The Religious Right wasn't necessarily dead at all. In fact it had morphed into one of Trump's most reliable voting blocs.

Sure, the Religious Right lacked its charismatic leaders of old, like Jerry Falwell and its large scale membership organisations like the Moral Majority and Christian Coalition. But maybe now it didn't need them. The candidate spoke straight to evangelicals during the debates and social media did the rest.

Despite his obvious unsuitability as a candidate (thrice married, couldn't name a Bible verse, had never asked for forgiveness) Trump was declared the only choice by a series of Religious conservatives. Broadcaster Eric Metaxas, theologian Wayne Grudem, Pastor Robert Jefress, Liberty University's Jerry Falwell Junior and the rest of the white men who comprise the third generation of Religious Right leaders backed their man. The reason? The Supreme Court. Trump promised to appoint only very conservative justices. This meant issues the Religious Right cared about could be back in play – school prayer, LBGT rights and the big one: abortion.

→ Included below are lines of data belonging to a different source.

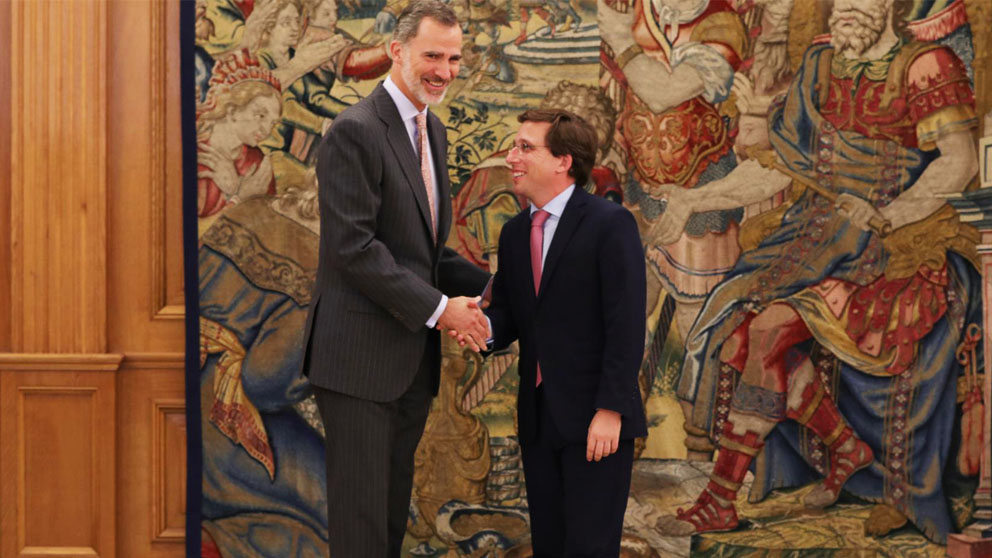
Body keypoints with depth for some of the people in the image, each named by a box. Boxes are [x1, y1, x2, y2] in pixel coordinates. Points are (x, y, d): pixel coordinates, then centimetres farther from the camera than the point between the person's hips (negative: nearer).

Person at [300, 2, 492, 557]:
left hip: (413, 355, 9)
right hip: (361, 355, -8)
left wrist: (488, 286, 4)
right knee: (362, 509, -3)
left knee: (394, 505, 16)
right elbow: (352, 246, -20)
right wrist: (438, 308, -19)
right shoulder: (356, 131, -14)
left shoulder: (434, 131, 14)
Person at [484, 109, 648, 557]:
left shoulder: (610, 224, -10)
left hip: (596, 419, -6)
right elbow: (507, 315, 13)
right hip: (538, 418, 7)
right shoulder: (514, 234, 12)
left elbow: (626, 325, -14)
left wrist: (610, 410, -19)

In numerous social media discussions with Trump voters, this was the factor that arose time and again. Trump had promised to fill the court with conservatives who would work to repeal Roe vs Wade, the decision that legalised abortion across every state of the Union.

So what now?

Trump is already backtracking on several campaign promises. Can he afford to do the same with the Religious Right? It's known disappointment before. Despite having George W Bush in the White House and a Republican Congress, the Religious Right didn't manage to secure much in the way of reform to abortion law in the early 2000s. Neither did Bush Snr or even the darling of the right, Ronald Reagan.

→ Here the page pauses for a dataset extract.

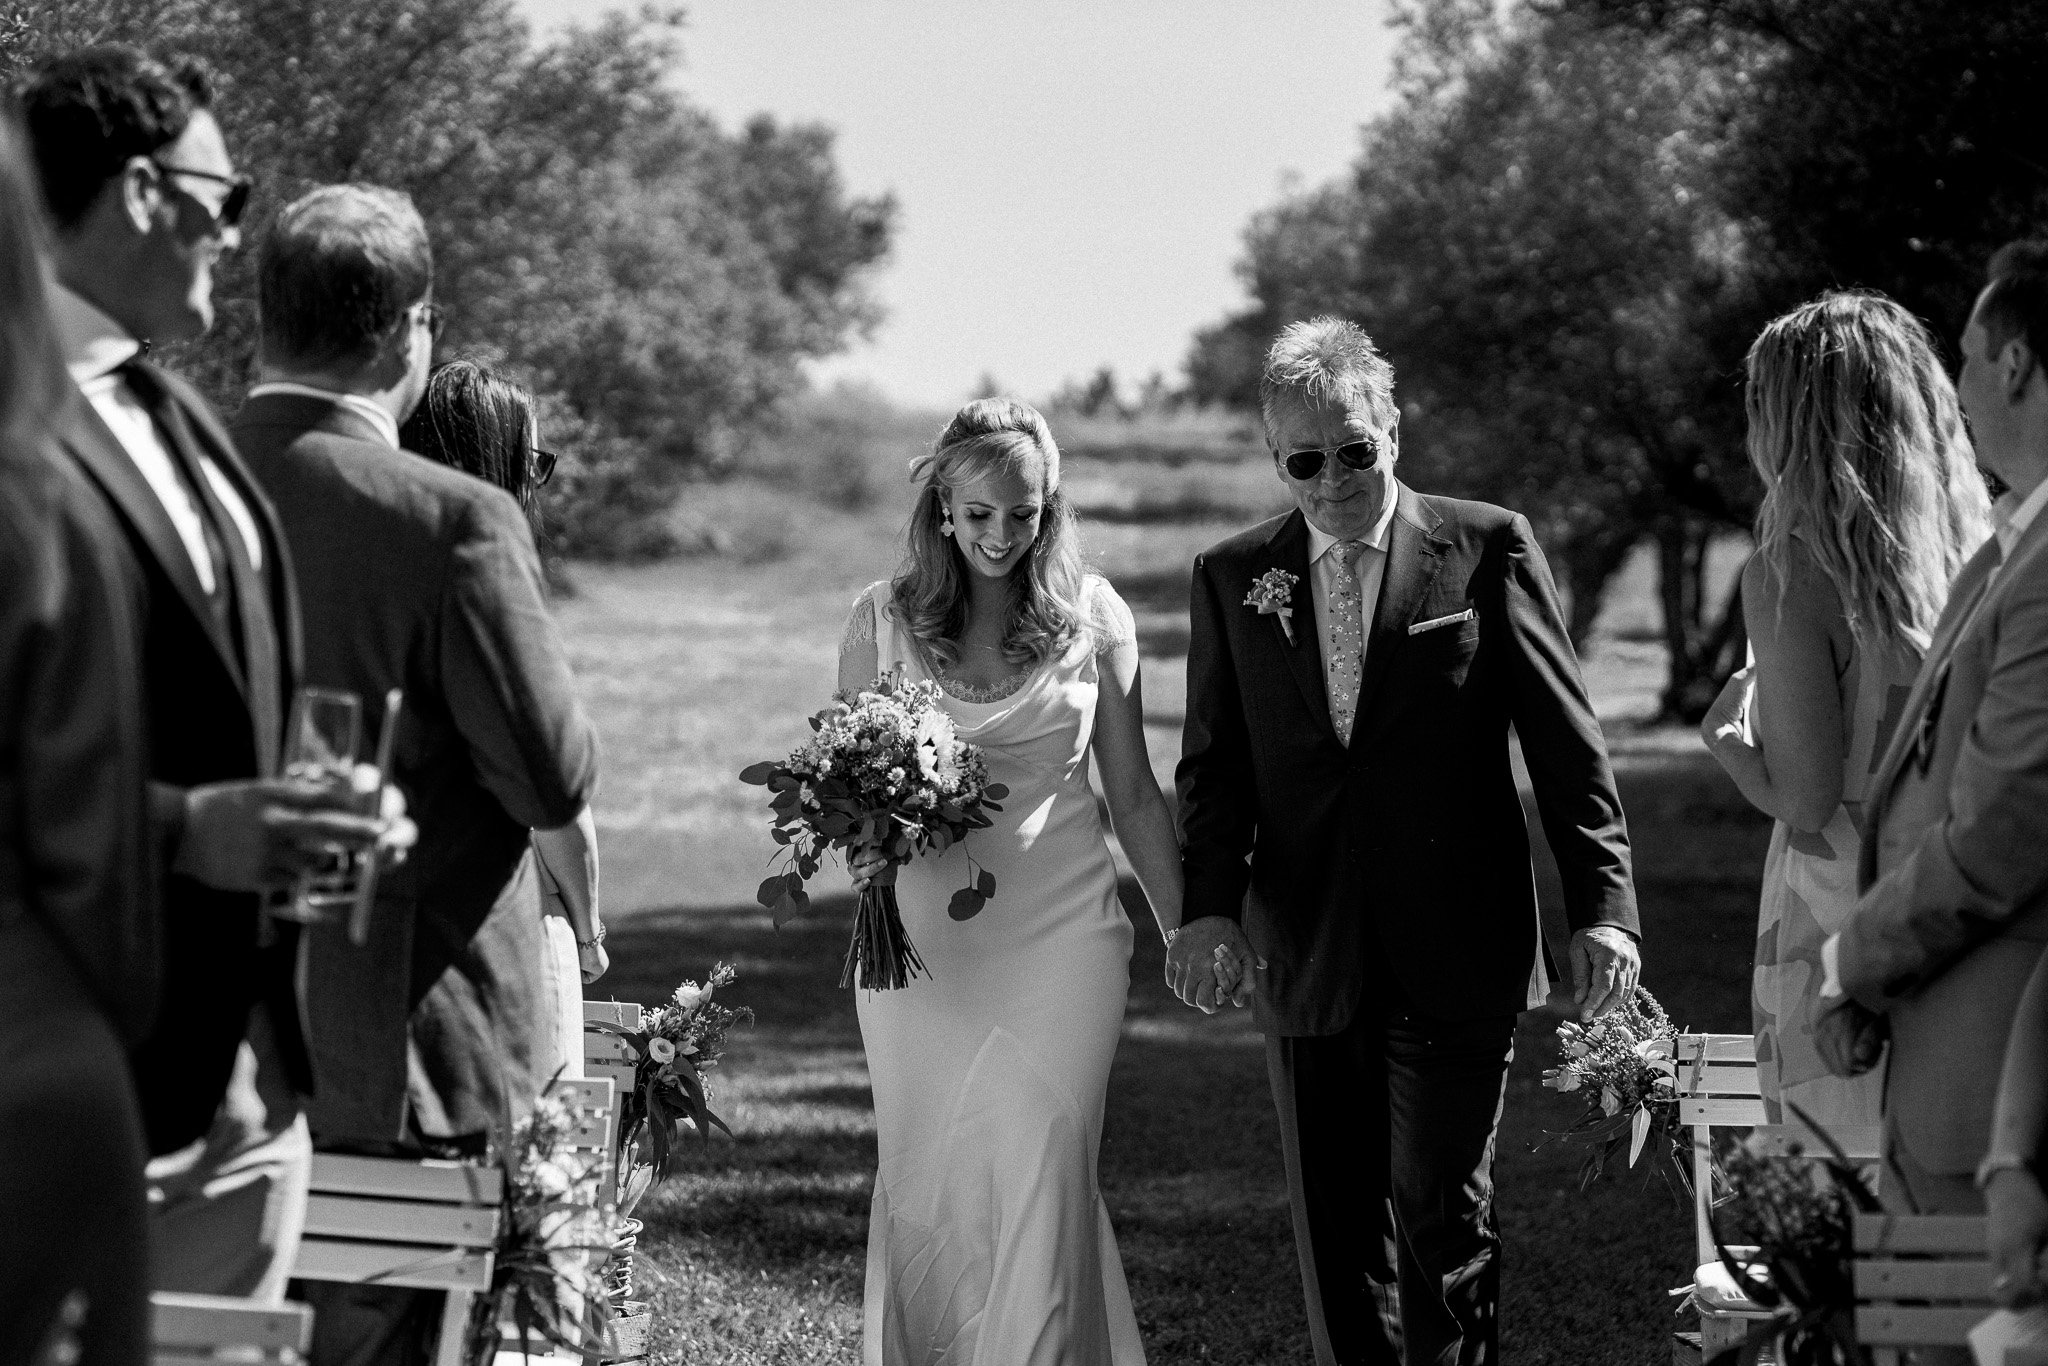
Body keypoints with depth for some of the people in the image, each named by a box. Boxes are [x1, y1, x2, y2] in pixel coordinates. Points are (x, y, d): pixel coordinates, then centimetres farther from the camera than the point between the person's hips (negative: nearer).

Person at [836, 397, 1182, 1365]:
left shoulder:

In fact, despite abortion being central to the concerns of the Religious Right – a foundational bloc of the Republican base since the 1970s – there has never been a moment quite like this. Trump has made it clear he will pick conservative justices and even offered a pre-approved list. The next four years could see a decisive shift in the make-up of the court. With Antonin Scalia's seat to be filled, there may yet be more vacancies for President-elect Trump. Ruth Bader Ginsburg is 83, Anthony Kennedy is 80 and Stephen Breyer is 78. These three liberal-leaning justices are unlikely to choose to retire during a Trump presidency and Republican Congress, but of course there is a realistic chance any of them could die in office.

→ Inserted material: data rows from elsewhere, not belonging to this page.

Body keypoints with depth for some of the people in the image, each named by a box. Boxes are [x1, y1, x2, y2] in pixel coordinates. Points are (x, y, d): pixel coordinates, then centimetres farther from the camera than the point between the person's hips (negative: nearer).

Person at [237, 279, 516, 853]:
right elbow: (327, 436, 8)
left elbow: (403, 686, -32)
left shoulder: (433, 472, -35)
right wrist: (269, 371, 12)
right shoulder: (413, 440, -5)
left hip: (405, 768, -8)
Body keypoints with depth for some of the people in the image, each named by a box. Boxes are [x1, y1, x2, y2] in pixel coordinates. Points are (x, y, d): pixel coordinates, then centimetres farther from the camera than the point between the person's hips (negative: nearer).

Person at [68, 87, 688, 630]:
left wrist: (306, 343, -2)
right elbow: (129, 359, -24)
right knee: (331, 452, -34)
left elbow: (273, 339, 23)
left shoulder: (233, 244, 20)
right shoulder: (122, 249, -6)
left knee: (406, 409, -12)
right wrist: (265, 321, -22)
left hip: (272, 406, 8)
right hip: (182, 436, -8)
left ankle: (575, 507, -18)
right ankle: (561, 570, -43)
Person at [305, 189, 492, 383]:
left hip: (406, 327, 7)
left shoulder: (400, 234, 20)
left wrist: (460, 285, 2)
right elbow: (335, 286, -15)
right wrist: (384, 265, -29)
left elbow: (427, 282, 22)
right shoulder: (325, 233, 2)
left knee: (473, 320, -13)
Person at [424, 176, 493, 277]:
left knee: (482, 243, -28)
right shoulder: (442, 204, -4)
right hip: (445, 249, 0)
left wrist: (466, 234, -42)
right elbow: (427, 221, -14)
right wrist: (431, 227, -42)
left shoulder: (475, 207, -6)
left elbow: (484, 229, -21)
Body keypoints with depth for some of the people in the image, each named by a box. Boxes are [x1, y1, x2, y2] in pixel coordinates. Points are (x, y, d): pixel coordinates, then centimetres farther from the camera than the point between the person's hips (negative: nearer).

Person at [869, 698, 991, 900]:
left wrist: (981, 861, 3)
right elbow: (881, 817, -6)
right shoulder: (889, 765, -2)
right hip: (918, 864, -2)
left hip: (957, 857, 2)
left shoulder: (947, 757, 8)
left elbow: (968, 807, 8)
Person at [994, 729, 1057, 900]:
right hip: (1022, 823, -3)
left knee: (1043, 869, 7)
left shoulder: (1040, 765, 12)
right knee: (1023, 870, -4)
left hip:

With some recent decisions ending in deadlock in the court since Scalia's demise, it is clear that another one or two vacancies during the Trump term could spark a radical reform of the court. The so-called Warren Court of the 50s and 60s ushered in the era of civil rights and other liberal reforms which paved the way for the Roe decision in 1973. A conservative majority that would reverse this path is one of the key goals of the Religious Right – restricting abortion has been one of the central planks of its programme since its foundation in the mid 70s.

Trump, like the Brexiteers in the UK, has two options. He can attempt to legislate in favour of the Religious Right – a sort of hard Brexit type option. The much more likely path is that he fills court vacancies as they arise during his term – a sort of soft Brexit option.

If this is indeed the approach he takes (and he showed no interest in pro-life activism until he needed the votes of the Religious Right in primary season) then the future of the Religious Right is up in the air. Success on one of its key goals – the rolling back of abortion rights to the states – will depend on the health of octogenarian liberal justices.

The Religious Right has proven it is far from moribund. Having flexed its muscles to carry Trump to the presidency it now resumes its traditional role while there is a Republican in office – watching and waiting for him to deliver.